• [Data for this exercise]

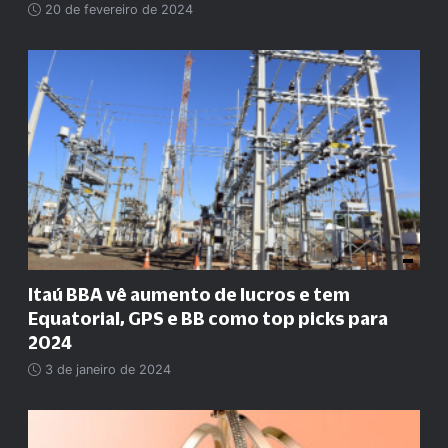
20 de fevereiro de 2024
Itaú BBA vê aumento de lucros e tem
Equatorial, GPS e BB como top picks para
2024
3 de janeiro de 2024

• [Exercise requirements]
Print the listing exactly, pictures excluded.

• [Solution to the exercise]
20 de fevereiro de 2024
Itaú BBA vê aumento de lucros e tem
Equatorial, GPS e BB como top picks para
2024
3 de janeiro de 2024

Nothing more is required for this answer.